The Dung Quat refinery is about 98% complete, according to Dinh Van Ngoc, deputy general director of the Binh Son Petrochemical Co., which manages the refinery.
Dinh said the refinery’s capacity would stand at 50% in February, but would increase to 100% by yearend, when it will process some 6.5 million tonnes of oil.
Transportation Quick TakesIndonesia, China to revise Tangguh LNG price
Indonesia, building on earlier agreements, said it will move ahead with plans to renegotiate the price of LNG from the Tangguh field for export to China.
“We will refresh (the negotiation) in January 2009,” said Vice-Pres. Jusuf Kalla on a visit to the Tangguh LNG project at Bintuni Bay in West Papua province.

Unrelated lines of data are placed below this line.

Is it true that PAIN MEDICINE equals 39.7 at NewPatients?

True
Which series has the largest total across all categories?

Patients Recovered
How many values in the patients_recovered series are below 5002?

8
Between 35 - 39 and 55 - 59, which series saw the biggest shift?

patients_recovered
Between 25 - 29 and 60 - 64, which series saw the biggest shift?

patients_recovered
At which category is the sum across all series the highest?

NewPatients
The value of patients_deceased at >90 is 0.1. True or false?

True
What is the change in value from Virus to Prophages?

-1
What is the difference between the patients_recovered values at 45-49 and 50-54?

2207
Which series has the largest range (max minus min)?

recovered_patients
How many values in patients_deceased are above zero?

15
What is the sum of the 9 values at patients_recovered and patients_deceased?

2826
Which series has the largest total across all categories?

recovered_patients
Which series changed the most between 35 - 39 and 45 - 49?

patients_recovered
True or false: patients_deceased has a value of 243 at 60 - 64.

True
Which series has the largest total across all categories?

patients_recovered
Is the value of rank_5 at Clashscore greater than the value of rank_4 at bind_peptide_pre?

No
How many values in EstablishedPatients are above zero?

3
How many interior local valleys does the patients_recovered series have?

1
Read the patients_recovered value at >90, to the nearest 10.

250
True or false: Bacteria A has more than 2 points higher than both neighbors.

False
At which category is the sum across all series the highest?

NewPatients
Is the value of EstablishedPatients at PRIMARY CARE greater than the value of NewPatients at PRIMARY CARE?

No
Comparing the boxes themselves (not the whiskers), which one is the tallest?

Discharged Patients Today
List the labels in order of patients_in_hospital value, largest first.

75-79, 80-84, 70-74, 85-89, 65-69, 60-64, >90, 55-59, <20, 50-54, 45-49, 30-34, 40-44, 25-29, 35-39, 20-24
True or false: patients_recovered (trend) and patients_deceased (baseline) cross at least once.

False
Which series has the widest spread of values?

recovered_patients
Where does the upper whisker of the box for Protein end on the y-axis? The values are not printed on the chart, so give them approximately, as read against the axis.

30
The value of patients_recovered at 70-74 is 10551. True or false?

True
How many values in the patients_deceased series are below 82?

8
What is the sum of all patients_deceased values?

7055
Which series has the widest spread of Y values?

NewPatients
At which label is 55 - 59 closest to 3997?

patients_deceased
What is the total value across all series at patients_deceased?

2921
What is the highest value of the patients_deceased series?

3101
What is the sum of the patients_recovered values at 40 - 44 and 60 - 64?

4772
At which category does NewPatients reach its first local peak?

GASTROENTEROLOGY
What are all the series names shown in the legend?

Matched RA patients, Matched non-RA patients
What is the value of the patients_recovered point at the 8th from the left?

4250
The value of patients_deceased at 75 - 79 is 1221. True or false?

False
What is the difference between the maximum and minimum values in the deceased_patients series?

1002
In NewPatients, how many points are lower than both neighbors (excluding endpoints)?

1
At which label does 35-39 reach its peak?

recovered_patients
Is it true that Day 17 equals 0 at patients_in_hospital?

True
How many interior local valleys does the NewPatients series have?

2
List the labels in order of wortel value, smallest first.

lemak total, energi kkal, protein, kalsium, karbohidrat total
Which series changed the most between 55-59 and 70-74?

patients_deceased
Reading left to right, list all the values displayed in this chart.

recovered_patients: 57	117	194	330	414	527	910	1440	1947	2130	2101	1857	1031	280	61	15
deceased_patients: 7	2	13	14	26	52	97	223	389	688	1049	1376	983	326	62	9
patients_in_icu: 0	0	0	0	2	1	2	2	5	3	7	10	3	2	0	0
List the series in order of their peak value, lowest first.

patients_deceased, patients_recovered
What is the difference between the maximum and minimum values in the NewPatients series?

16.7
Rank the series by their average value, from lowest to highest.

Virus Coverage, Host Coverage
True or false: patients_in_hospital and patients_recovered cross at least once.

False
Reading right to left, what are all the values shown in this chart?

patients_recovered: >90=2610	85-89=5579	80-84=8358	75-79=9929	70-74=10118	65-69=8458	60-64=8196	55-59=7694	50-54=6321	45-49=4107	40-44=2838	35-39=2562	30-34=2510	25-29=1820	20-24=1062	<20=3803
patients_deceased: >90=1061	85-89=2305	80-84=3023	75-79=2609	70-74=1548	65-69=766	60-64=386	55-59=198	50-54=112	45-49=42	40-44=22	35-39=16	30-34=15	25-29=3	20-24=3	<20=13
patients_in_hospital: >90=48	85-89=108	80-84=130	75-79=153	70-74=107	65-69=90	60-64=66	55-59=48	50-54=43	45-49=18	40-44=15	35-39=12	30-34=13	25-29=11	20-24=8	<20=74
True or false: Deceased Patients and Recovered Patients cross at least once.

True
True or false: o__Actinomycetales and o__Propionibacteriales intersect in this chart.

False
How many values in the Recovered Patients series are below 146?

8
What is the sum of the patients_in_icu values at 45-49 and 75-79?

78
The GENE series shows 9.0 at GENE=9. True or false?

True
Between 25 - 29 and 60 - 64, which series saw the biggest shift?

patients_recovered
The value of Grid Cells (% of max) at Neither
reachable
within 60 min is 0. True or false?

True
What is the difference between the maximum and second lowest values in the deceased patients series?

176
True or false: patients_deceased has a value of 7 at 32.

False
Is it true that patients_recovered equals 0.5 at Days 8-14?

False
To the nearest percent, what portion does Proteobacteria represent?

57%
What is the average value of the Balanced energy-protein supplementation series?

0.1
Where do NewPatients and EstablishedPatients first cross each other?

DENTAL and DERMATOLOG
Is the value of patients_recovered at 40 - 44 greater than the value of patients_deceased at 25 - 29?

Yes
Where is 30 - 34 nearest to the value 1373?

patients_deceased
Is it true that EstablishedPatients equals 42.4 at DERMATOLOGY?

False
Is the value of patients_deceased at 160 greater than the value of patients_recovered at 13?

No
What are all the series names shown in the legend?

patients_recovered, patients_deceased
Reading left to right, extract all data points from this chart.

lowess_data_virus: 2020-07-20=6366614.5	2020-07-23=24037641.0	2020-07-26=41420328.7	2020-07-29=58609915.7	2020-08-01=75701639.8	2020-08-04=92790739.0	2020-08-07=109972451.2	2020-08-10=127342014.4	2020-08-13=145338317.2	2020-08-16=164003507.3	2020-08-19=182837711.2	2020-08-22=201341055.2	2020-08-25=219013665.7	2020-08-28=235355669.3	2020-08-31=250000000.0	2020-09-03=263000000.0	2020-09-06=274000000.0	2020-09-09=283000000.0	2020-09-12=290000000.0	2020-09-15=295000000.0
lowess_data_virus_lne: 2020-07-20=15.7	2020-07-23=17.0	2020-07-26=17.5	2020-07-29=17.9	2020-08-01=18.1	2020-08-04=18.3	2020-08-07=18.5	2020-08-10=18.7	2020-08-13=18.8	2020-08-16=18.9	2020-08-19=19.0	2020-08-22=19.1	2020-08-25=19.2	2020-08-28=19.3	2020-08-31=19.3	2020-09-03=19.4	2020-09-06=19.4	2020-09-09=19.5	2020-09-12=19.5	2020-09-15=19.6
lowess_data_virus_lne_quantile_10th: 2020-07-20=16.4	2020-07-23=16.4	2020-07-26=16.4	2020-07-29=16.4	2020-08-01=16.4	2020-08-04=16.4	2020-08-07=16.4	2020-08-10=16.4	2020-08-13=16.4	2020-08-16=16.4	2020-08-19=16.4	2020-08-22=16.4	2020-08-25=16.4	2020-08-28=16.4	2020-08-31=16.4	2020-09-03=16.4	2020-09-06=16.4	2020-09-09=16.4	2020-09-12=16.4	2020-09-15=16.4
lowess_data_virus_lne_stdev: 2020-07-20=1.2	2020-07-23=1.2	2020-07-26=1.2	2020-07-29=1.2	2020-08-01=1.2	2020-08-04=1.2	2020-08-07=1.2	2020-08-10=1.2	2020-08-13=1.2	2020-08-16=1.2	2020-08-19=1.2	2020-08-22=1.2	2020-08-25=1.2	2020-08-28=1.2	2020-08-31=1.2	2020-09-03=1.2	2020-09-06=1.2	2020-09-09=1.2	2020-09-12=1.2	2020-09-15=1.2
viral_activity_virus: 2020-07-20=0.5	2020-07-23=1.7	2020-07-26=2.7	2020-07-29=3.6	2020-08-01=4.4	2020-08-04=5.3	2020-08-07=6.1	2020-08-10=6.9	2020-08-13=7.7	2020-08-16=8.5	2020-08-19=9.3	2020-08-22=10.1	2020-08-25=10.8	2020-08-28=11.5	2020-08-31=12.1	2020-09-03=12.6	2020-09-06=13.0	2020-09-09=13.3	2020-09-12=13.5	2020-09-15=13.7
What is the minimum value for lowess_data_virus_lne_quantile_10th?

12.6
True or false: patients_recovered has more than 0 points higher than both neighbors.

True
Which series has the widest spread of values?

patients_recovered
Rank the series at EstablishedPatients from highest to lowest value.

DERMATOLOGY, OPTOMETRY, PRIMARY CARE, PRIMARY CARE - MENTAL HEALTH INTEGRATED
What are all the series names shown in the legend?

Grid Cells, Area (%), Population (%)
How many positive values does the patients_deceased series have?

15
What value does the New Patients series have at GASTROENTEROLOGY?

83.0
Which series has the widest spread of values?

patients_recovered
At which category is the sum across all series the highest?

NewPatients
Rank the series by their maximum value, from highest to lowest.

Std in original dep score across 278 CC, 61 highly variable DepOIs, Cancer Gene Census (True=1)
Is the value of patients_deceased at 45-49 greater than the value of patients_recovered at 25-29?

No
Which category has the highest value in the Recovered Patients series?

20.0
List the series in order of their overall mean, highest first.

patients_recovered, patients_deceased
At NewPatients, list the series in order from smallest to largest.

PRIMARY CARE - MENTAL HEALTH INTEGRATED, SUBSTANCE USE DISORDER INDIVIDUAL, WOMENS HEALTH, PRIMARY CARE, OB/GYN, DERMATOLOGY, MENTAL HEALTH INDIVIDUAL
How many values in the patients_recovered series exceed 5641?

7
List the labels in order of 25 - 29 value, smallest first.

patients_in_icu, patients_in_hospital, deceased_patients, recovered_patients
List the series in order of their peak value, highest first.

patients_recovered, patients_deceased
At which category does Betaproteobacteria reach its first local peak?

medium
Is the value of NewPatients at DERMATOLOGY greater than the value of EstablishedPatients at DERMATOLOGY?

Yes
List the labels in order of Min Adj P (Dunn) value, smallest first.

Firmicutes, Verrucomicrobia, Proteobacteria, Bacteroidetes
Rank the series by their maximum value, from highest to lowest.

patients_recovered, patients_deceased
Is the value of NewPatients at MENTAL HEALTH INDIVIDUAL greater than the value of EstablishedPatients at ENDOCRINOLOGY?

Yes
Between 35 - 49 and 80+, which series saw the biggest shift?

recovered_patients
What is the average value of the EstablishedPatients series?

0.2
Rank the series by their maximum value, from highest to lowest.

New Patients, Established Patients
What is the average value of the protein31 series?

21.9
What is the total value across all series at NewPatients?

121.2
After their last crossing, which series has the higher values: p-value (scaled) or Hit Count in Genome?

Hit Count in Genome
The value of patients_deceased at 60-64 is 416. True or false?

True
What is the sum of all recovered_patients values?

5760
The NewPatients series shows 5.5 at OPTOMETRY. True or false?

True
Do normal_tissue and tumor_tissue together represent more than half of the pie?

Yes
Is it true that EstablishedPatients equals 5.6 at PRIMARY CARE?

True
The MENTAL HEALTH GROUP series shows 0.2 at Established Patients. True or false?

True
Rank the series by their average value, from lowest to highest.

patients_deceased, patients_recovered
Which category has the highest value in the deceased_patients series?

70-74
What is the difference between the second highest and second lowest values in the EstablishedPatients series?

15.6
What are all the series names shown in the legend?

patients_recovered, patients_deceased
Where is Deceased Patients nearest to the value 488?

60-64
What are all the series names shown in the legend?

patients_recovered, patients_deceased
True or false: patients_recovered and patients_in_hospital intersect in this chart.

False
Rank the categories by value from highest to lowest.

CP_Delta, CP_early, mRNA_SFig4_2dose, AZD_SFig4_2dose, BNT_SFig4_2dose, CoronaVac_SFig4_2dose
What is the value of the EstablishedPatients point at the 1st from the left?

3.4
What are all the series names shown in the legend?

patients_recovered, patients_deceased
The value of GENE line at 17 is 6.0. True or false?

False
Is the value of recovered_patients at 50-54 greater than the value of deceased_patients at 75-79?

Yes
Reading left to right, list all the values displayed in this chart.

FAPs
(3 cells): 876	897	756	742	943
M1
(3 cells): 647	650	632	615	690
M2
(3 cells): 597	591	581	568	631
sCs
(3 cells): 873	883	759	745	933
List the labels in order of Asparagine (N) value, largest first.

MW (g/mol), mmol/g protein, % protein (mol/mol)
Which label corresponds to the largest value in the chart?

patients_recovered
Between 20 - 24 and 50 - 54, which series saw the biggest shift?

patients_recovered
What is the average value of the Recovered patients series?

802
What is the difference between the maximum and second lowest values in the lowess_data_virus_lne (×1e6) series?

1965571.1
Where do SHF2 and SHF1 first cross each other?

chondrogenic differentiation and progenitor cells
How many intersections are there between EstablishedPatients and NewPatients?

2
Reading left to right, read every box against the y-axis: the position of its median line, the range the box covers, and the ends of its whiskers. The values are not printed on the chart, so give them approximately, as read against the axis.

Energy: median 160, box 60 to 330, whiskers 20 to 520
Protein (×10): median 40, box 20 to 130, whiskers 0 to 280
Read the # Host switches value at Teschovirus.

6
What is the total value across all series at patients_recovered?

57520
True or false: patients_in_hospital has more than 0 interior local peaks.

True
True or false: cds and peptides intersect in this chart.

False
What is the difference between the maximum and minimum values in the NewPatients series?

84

Kalla, who said the negotiations would take up the pricing formula and not just the price of the LNG, gave no indication of what his government planned to offer the Chinese.
In the original 25-year contract between Indonesia and China, the price had been set at $2.40/MMbtu and was based on an oil price of $20/bbl.
In later negotiations, the Chinese government agreed to raise the price to $3.80/MMbtu but the Indonesian government refused the offer, saying it was still too low.
In October, Indonesia denied that it was planning to delay the first shipments of LNG–due to begin in first quarter 2009–from Tangguh as a means of pressuring China to agree to a better price.
“We must respect the contract,” said Energy and Mineral Resources Minister Purnomo Yusgiantoro. “We are continuing negotiations, but as the negotiation has yet to reach an agreement, we must follow the contract,” he said (OGJ Online, Oct. 30, 2008).